■ Excerpted text ■
┏━━

# Red PL1 and EDP Other in Throttlestop



## SpeedingEchoes (Nov 1, 2022)

My CPU seems to be power throttling itself while gaming without having to reach high temperatures. PL1 and EDP Other light up red in the limit tab while it throttles and EDP Other lights up yellow at idle. I set the long power limits to 4095 so it can't be because of that. Does it have anything to do with the PP0 power limit?


----------



## unclewebb (Nov 1, 2022)

Your MMIO PL1 power limit is set to 45W and your computer is power limit throttling right at 45W. Try checking the MMIO Lock box to see if you can get beyond the 45W MMIO power limit.



SpeedingEchoes said:


> I set the long power limits to 4095


Why? The MSR PL1 and PL2 power limits are locked to 70W. That is what the little lock icon on the left side means. Did you lock the MSR power limits or are the MSR power limits already locked after you boot up? If they are already locked by the BIOS, check the Disable Controls box in the Power Limits Control section. No point in trying to change these power limits to 4095 if they are already locked. 

With MMIO locked, reboot and see if you can go higher than 45W long term without any power limit throttling. Some laptops use an embedded controller (EC) to enforce Intel's 45W TDP limit. If MSR PL1 and PL2 are set to 70W and MMIO is locked and you are still throttling at 45W then you are out of luck.


----------



## SpeedingEchoes (Nov 1, 2022)

unclewebb said:


> Your MMIO PL1 power limit is set to 45W and your computer is power limit throttling right at 45W. Try checking the MMIO Lock box to see if you can get beyond the 45W MMIO power limit.
> 
> 
> Why? The MSR PL1 and PL2 power limits are locked to 70W. That is what the little lock icon on the left side means. Did you lock the MSR power limits or are the MSR power limits already locked after you boot up? If they are already locked by the BIOS, check the Disable Controls box in the Power Limits Control section. No point in trying to change these power limits to 4095 if they are already locked.

┗━━

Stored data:

┏━━

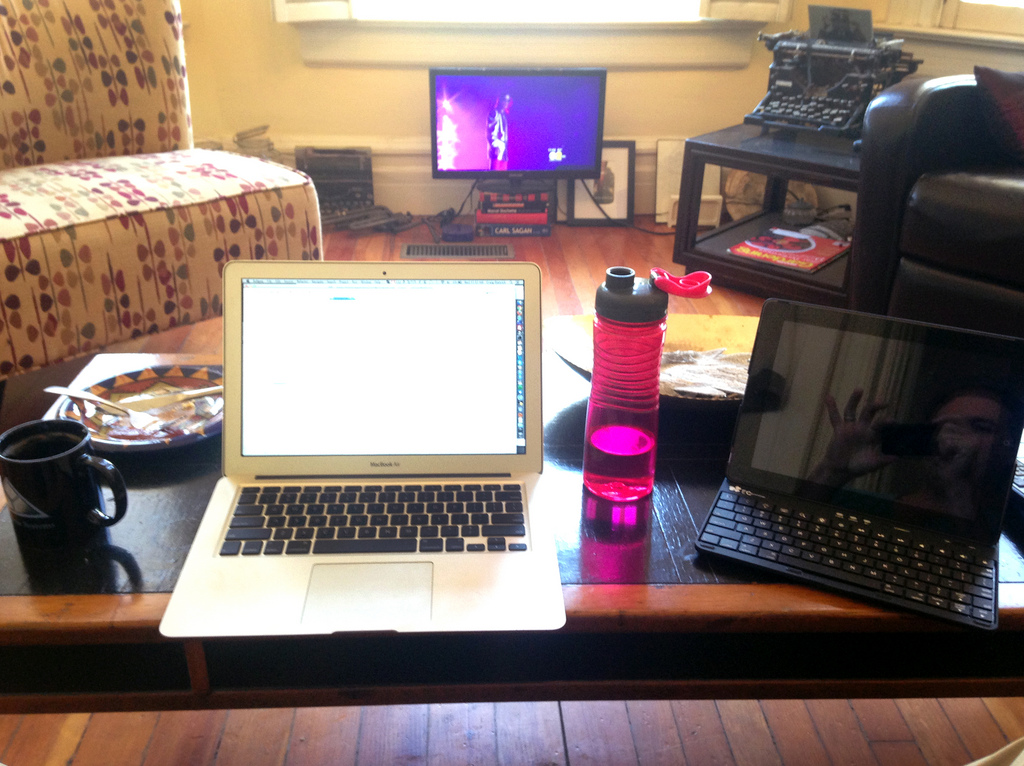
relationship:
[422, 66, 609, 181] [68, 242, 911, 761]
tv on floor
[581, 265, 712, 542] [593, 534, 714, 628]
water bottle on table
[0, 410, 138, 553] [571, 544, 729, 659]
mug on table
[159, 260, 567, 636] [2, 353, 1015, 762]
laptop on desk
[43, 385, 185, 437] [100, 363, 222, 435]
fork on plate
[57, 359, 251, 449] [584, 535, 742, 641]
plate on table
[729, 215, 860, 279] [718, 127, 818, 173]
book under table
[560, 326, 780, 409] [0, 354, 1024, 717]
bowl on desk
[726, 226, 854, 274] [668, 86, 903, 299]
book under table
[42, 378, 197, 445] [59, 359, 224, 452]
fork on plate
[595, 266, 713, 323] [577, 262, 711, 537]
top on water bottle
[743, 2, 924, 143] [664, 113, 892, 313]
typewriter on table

┗━━

■ Check your understanding ■
A: Copy out the passage from the ThrottleStop thread that begins with the words "My CPU seems" and ends after the words "unclewebb (Nov 1, 2022)".
B: Resume the ThrottleStop thread, starting right after its last sentence.

■ Answer set ■
A:
My CPU seems to be power throttling itself while gaming without having to reach high temperatures. PL1 and EDP Other light up red in the limit tab while it throttles and EDP Other lights up yellow at idle. I set the long power limits to 4095 so it can't be because of that. Does it have anything to do with the PP0 power limit?


----------



## unclewebb (Nov 1, 2022)

B:
> ...


 

I had locked them myself by accident. I locked MMIO and rebooted my laptop. The CPU seems to be able to draw enough power now when I have the OMEN Dynamic Power mode enabled in the OMEN Gaming Hub but then it reaches very high temps on some cores. Seems like I will have to reduce the CPU speed since I have already done a repaste.


----------



## unclewebb (Nov 2, 2022)

SpeedingEchoes said:


> I have already done a repaste.


What paste did you use? Some pastes quickly pump out and give terrible long term results when they are applied direct die to laptop CPUs.


----------



## SpeedingEchoes (Nov 4, 2022)

unclewebb said:


> What paste did you use? Some pastes quickly pump out and give terrible long term results when they are applied direct die to laptop CPUs.


Noctua NT-H2


----------



## unclewebb (Nov 5, 2022)

SpeedingEchoes said:


> Noctua NT-H2


When properly applied, most users have good success with that paste when used in their laptops. Did you spread a thin layer or did you apply a pea sized blob? For Intel desktop CPUs that use an integrated heat spreader, the pea sized blob works well. When applying direct die to a laptop CPU, I would try spreading a thin layer.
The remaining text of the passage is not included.